“People dream their whole lives of having their wedding,” said Jonathan Jennings, the chief operating officer of the Connecticut Wedding Group.
But changes to those dreams because of the pandemic don’t just have couples suffering. The wedding and event venue industry is too.
“2020 has really been a tough year for everybody in Connecticut, but in the wedding industry and the private event industry, it’s really been catastrophic,” said Jennings, who says Connecticut Wedding Group would usually have had 150 people working weddings this weekend at their three venues around the state.
Monday, they’re down to five employees.
“I think a lot of the people in the event industry are saying, 'what’s the difference between us and those in the restaurant?'” said Marybeth Keener, owner of Meadowbrook Estate in Marlborough.
While Connecticut restaurants can serve their dining rooms filled to half capacity with an appropriate social distance, gatherings have been limited to just 25 guests inside and that number includes some staff, too.
That cap has been devastating for those who own and work at event and wedding spaces, something wedding planner Kia Martinson has seen firsthand.
“Wedding venues can still only have 25 people inside, whereas a restaurant can be at 50% capacity.
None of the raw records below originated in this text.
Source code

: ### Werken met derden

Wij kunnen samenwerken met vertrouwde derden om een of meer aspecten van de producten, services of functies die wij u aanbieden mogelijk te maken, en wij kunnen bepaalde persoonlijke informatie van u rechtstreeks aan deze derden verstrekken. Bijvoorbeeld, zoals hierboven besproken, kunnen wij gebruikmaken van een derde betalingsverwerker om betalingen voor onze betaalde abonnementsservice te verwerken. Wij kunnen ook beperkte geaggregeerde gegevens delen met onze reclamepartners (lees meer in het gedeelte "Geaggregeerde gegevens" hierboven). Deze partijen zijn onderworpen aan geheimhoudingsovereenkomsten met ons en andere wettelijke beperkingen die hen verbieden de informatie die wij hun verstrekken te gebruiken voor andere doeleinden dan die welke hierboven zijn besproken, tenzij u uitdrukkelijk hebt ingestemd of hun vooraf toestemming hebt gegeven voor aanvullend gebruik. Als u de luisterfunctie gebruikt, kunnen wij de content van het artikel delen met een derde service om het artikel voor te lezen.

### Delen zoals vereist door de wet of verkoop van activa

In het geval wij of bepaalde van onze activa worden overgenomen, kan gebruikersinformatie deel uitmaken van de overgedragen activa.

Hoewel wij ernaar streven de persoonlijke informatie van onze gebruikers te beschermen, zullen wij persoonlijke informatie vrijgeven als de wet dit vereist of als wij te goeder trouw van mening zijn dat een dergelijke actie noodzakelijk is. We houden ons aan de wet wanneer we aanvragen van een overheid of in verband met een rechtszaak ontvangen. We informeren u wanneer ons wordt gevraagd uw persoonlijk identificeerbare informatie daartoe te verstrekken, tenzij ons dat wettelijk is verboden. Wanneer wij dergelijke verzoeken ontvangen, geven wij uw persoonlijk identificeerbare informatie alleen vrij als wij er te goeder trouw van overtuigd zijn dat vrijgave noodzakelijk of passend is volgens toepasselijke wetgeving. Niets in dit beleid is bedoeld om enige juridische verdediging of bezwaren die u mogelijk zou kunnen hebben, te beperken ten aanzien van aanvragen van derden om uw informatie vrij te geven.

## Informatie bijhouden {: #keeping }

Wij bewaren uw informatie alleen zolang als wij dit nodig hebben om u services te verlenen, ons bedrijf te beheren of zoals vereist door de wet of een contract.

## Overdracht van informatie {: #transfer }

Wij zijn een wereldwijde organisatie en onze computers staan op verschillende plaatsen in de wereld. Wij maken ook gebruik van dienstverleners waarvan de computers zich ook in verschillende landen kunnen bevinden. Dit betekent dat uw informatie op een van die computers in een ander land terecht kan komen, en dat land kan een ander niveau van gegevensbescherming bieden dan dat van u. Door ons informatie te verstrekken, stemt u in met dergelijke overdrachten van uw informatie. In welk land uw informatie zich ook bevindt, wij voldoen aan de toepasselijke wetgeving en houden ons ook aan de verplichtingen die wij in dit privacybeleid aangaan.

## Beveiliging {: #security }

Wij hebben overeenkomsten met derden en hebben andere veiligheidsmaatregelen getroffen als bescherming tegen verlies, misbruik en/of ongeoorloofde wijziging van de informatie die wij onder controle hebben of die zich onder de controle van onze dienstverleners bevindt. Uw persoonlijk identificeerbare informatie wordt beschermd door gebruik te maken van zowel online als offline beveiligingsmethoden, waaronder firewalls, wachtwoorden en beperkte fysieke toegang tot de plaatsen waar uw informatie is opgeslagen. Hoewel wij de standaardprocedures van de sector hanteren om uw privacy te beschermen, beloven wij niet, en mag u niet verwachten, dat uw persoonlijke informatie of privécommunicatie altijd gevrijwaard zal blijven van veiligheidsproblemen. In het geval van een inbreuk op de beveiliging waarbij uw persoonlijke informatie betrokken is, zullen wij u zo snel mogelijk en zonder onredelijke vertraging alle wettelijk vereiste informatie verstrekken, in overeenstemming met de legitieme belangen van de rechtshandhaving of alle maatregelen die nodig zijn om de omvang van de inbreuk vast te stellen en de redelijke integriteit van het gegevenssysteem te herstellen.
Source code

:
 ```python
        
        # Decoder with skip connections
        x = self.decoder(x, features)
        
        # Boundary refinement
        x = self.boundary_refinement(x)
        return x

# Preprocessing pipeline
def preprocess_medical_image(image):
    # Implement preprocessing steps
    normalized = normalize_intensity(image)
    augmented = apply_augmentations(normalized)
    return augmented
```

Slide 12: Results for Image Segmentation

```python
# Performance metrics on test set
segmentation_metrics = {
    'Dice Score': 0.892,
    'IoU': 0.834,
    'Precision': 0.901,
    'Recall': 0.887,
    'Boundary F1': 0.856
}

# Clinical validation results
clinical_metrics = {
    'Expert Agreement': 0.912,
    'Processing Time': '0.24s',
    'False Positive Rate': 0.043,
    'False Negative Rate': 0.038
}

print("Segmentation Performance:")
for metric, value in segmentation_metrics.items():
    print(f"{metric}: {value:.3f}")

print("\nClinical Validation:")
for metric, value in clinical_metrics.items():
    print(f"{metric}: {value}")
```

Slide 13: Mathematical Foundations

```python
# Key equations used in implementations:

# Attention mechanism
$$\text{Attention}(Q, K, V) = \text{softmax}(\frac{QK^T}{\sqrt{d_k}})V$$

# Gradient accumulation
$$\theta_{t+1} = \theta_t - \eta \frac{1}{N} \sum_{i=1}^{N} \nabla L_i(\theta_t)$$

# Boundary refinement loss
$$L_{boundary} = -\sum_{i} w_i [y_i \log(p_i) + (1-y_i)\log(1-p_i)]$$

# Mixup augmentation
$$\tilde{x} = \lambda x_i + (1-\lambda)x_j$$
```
I mean, most of these are small businesses and if they want us to get through winter, we can’t even have 50 people inside," Martinson said.
“That sector of the industry has probably been hit the hardest, they’ve really been crippled,” said Connecticut Restaurant Association Executive Director Scott Dolch.
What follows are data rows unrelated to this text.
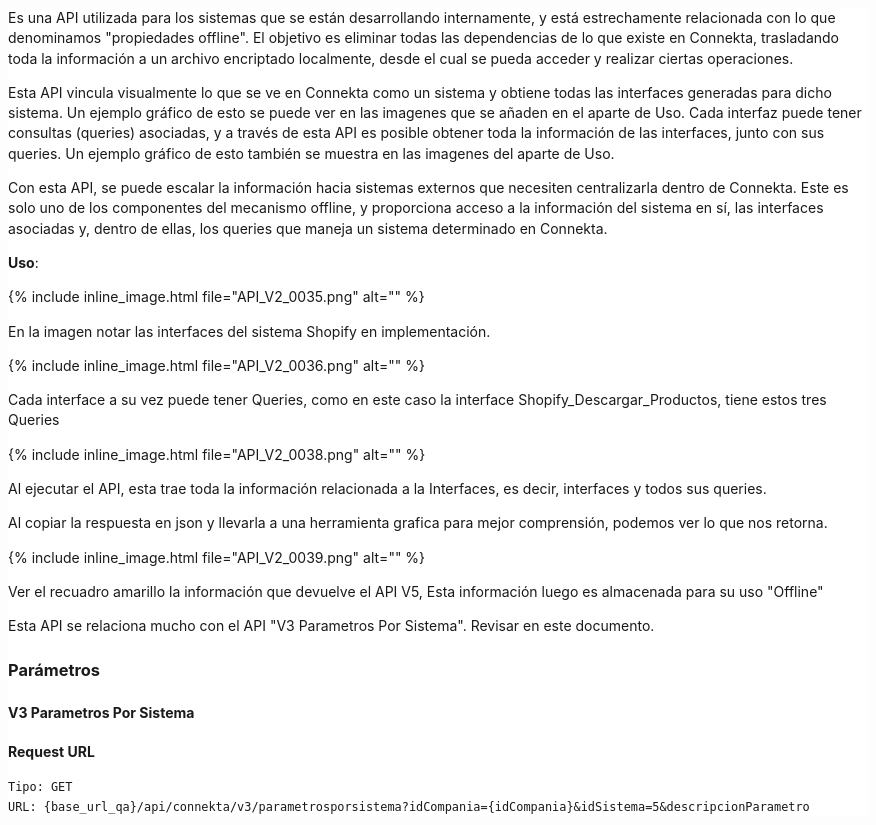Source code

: Es una API utilizada para los sistemas que se están desarrollando internamente, y está estrechamente relacionada con lo que denominamos "propiedades offline".
El objetivo es eliminar todas las dependencias de lo que existe en Connekta, trasladando toda la información a un archivo encriptado localmente, desde el cual se pueda acceder y realizar ciertas operaciones.

Esta API vincula visualmente lo que se ve en Connekta como un sistema y obtiene todas las interfaces generadas para dicho sistema. Un ejemplo gráfico de esto se puede ver en las imagenes que se añaden en el aparte de Uso. Cada interfaz puede tener consultas (queries) asociadas, y a través de esta API es posible obtener toda la información de las interfaces, junto con sus queries. Un ejemplo gráfico de esto también se muestra en las imagenes del aparte de Uso.

Con esta API, se puede escalar la información hacia sistemas externos que necesiten centralizarla dentro de Connekta. Este es solo uno de los componentes del mecanismo offline, y proporciona acceso a la información del sistema en sí, las interfaces asociadas y, dentro de ellas, los queries que maneja un sistema determinado en Connekta.


**Uso**:

{% include inline_image.html
file="API_V2_0035.png" alt="" %}

En la imagen notar las interfaces del sistema Shopify en implementación.

{% include inline_image.html
file="API_V2_0036.png" alt="" %}

Cada interface a su vez puede tener Queries, como en este caso la interface Shopify_Descargar_Productos, tiene estos tres Queries

{% include inline_image.html
file="API_V2_0038.png" alt="" %}

Al ejecutar el API, esta trae toda la información relacionada a la Interfaces, es decir, interfaces y todos sus queries.

Al copiar la respuesta en json y llevarla a una herramienta grafica para mejor comprensión, podemos ver lo que nos retorna.

{% include inline_image.html
file="API_V2_0039.png" alt="" %}

Ver el recuadro amarillo la información que devuelve el API V5, Esta información luego es almacenada para su uso "Offline"

Esta API se relaciona mucho con el API "V3 Parametros Por Sistema". Revisar en este documento.



### **Parámetros**

#### V3 Parametros Por Sistema

**Request URL**

    Tipo: GET
    URL: {base_url_qa}/api/connekta/v3/parametrosporsistema?idCompania={idCompania}&idSistema=5&descripcionParametro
The CRA alongside venue owners hosted the governor at The Barns at Wesleyan Hills last week to ask for 50% capacity inside event venues with a cap at 150 people.
“We look at some of those venues and we’ve got to help them survive this and that what this was about,” said Dolch.
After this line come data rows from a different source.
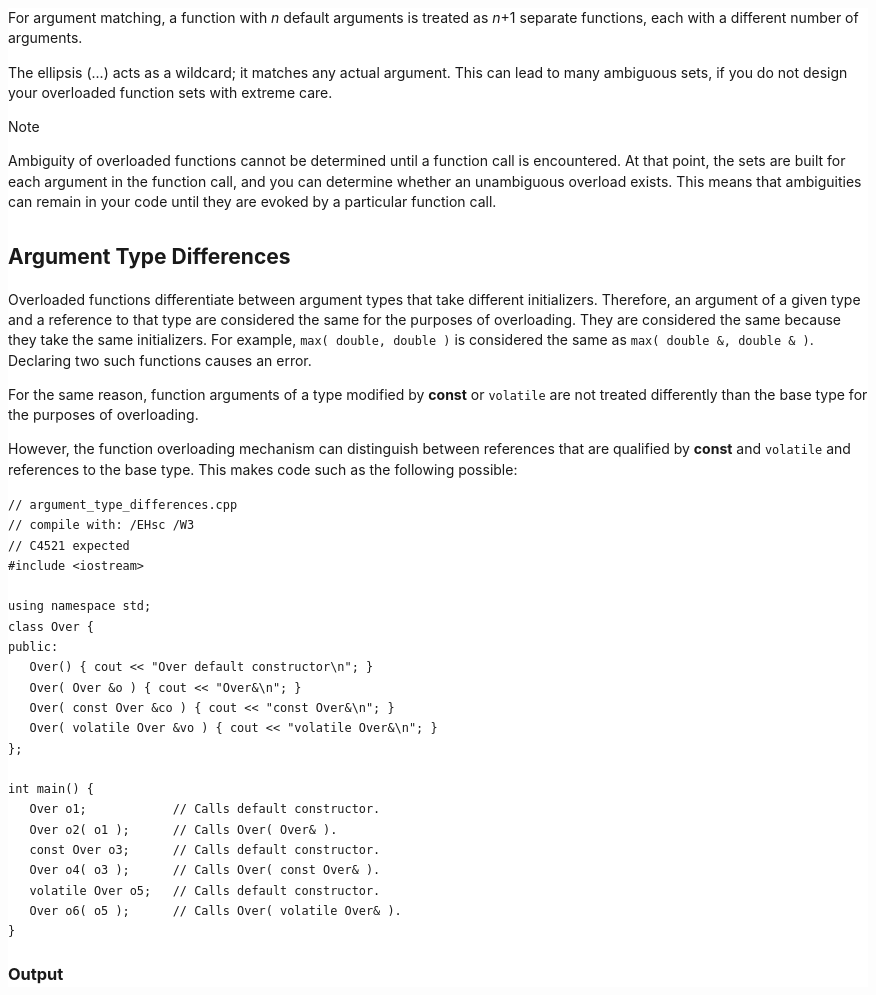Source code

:  For argument matching, a function with *n* default arguments is treated as *n*+1 separate functions, each with a different number of arguments.  
  
 The ellipsis (...) acts as a wildcard; it matches any actual argument. This can lead to many ambiguous sets, if you do not design your overloaded function sets with extreme care.  
  
> [!NOTE]
>  Ambiguity of overloaded functions cannot be determined until a function call is encountered. At that point, the sets are built for each argument in the function call, and you can determine whether an unambiguous overload exists. This means that ambiguities can remain in your code until they are evoked by a particular function call.  
  
## Argument Type Differences  
 Overloaded functions differentiate between argument types that take different initializers. Therefore, an argument of a given type and a reference to that type are considered the same for the purposes of overloading. They are considered the same because they take the same initializers. For example, `max( double, double )` is considered the same as `max( double &, double & )`. Declaring two such functions causes an error.  
  
 For the same reason, function arguments of a type modified by **const** or `volatile` are not treated differently than the base type for the purposes of overloading.  
  
 However, the function overloading mechanism can distinguish between references that are qualified by **const** and `volatile` and references to the base type. This makes code such as the following possible:  
  
```  
// argument_type_differences.cpp  
// compile with: /EHsc /W3  
// C4521 expected  
#include <iostream>  
  
using namespace std;  
class Over {  
public:  
   Over() { cout << "Over default constructor\n"; }  
   Over( Over &o ) { cout << "Over&\n"; }  
   Over( const Over &co ) { cout << "const Over&\n"; }  
   Over( volatile Over &vo ) { cout << "volatile Over&\n"; }  
};  
  
int main() {  
   Over o1;            // Calls default constructor.  
   Over o2( o1 );      // Calls Over( Over& ).  
   const Over o3;      // Calls default constructor.  
   Over o4( o3 );      // Calls Over( const Over& ).  
   volatile Over o5;   // Calls default constructor.  
   Over o6( o5 );      // Calls Over( volatile Over& ).  
}  
```  
  
### Output  
  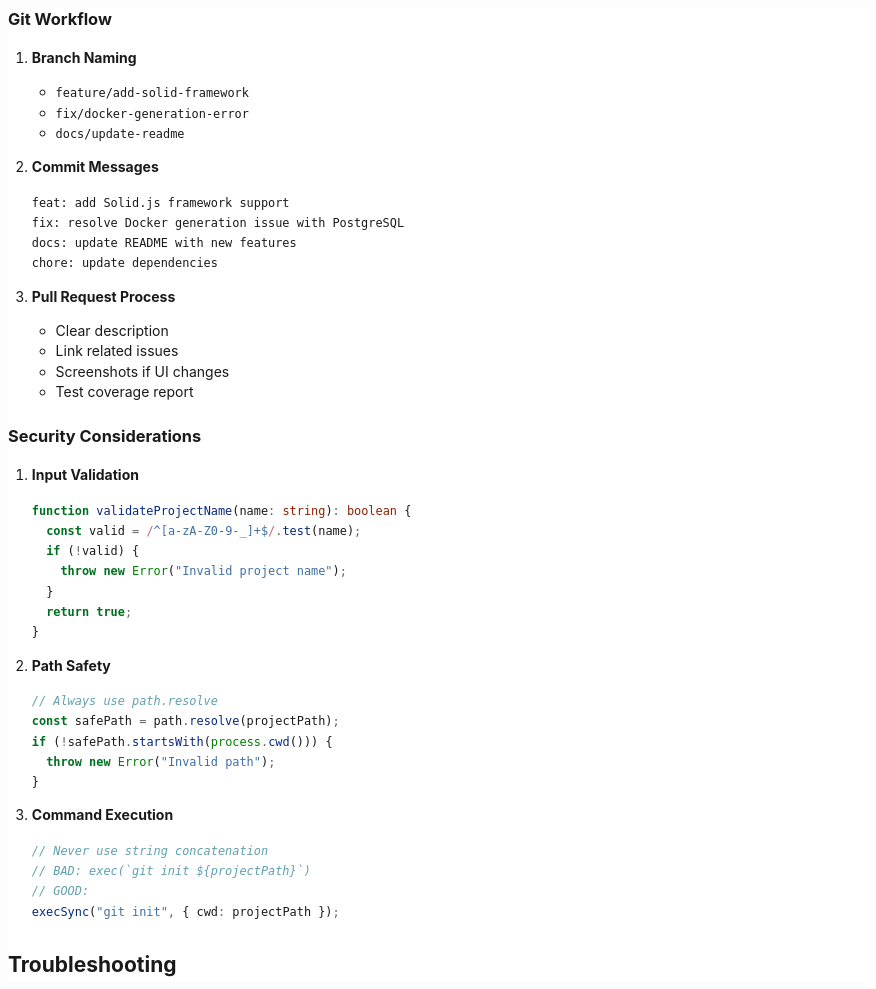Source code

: ### Git Workflow

1. **Branch Naming**
   - `feature/add-solid-framework`
   - `fix/docker-generation-error`
   - `docs/update-readme`

2. **Commit Messages**

   ```
   feat: add Solid.js framework support
   fix: resolve Docker generation issue with PostgreSQL
   docs: update README with new features
   chore: update dependencies
   ```

3. **Pull Request Process**
   - Clear description
   - Link related issues
   - Screenshots if UI changes
   - Test coverage report

### Security Considerations

1. **Input Validation**

   ```typescript
   function validateProjectName(name: string): boolean {
     const valid = /^[a-zA-Z0-9-_]+$/.test(name);
     if (!valid) {
       throw new Error("Invalid project name");
     }
     return true;
   }
   ```

2. **Path Safety**

   ```typescript
   // Always use path.resolve
   const safePath = path.resolve(projectPath);
   if (!safePath.startsWith(process.cwd())) {
     throw new Error("Invalid path");
   }
   ```

3. **Command Execution**
   ```typescript
   // Never use string concatenation
   // BAD: exec(`git init ${projectPath}`)
   // GOOD:
   execSync("git init", { cwd: projectPath });
   ```

## Troubleshooting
Jennings said his staff set up the space to show Gov. Ned Lamont how these events can be hosted safely.
“Let’s be honest, there are parties happening all over Connecticut, all summer long, but unfortunately they’re happening underground in environments where people aren’t following the rules or don’t even know there are rules,” he said.
Despite partying concerns at weddings, Martinson said social distancing is part of the world we live in now.
“They do drink, they do eat, and they do want to dance and do things, but everybody, at least the weddings I’ve had and been to, have been really conscientious about keeping 6 feet apart," Martinson said.
Meadowbrook Estate hosted an outdoor wedding this weekend, but the chilly weather has Keener concerned.
“This past event, it was 38 degrees. This is not going to work anymore," Keener said.
Now, venues around Connecticut wait for updated guidance from the governor.
A spokesperson for Lamont said the governor hopes to have some updates in the coming days.